━━━ Text to read
# Lower Buchs county, PA and Central NJ



## Jupiterpa (Jun 11, 2012)

*Lower Bucks county, PA and Central NJ*

Hi all,Im a new member to this site and a proud owner of a new Chevy Cruze Eco which I just picked up this weekend. Does anyone want to meetup in bucks county or central NJ? Look forward to meeting fellow Cruze owners!Aaron.


----------



## XtremeAaron (Jan 22, 2012)

Welcome.


----------



## Jupiterpa (Jun 11, 2012)

Hi,

Thanks!

aaron.


----------



## BladeOfAnduril (Apr 27, 2012)

Welcome aboard! I'd meet up. I'm in Bucks. There is a monthly car show in Warrington at the lowes. Might be a good meeting place.

Sent from my Galaxy Nexus using AutoGuide.Com Free App


----------



## Jupiterpa (Jun 11, 2012)

Hi there,

Sounds good! do you know the exact date?


----------



## BladeOfAnduril (Apr 27, 2012)

This Saturday 5-9. It's run by the Corvette club of DelVal. It's open to anyone. 

Sent from my Galaxy Nexus using AutoGuide.Com Free App


----------



## Jupiterpa (Jun 11, 2012)

Oh bummer... I'm off to Florida this weekend  ****... sorry


----------



## BladeOfAnduril (Apr 27, 2012)
━━━━━━
━━━ Records shown
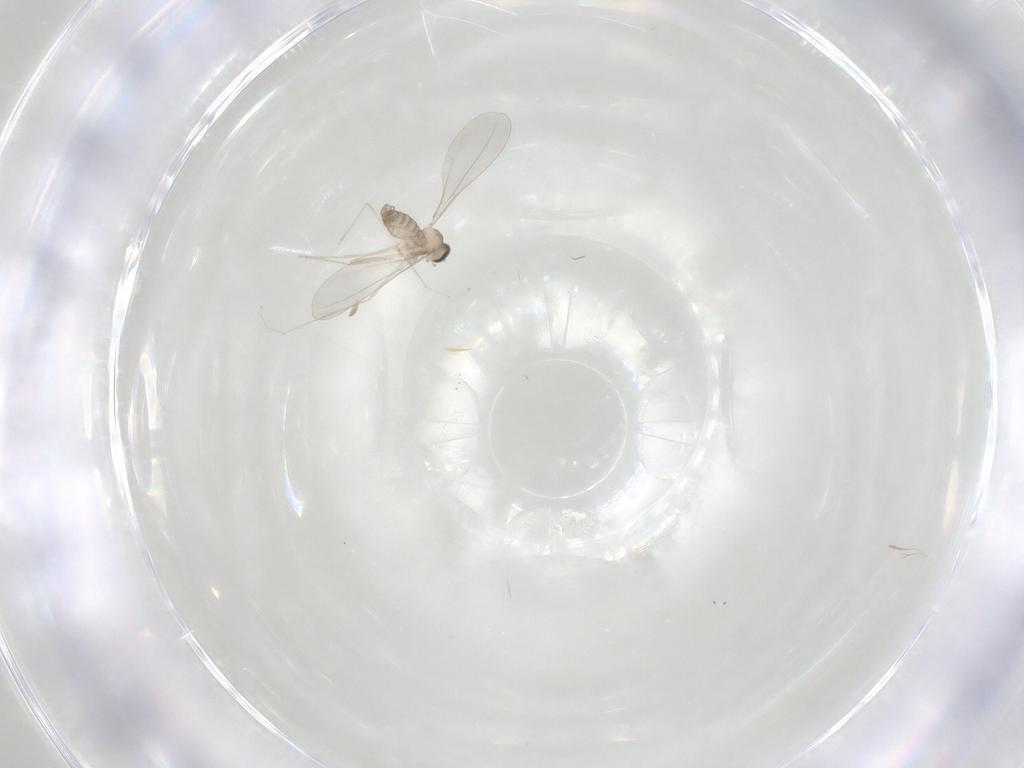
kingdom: Animalia
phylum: Arthropoda
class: Insecta
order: Diptera
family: Cecidomyiidae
━━━━━━
→ **Required task 1**
Translate the sentence "It's run by the Corvette club of DelVal." from the meetup thread into Spanish.
→ **Required task 2**
Duplicate the passage of the meetup thread from "Hi all,Im a" up to and including "fellow Cruze owners!Aaron.".
→ **Required task 3**
According to the meetup thread, who runs the monthly car show in Warrington?
These rows were drawn from a separate source.

→ **Task solution 1**
Lo organiza el club de Corvette de DelVal.

→ **Task solution 2**
Hi all,Im a new member to this site and a proud owner of a new Chevy Cruze Eco which I just picked up this weekend. Does anyone want to meetup in bucks county or central NJ? Look forward to meeting fellow Cruze owners!Aaron.

→ **Task solution 3**
The Corvette club of DelVal runs it.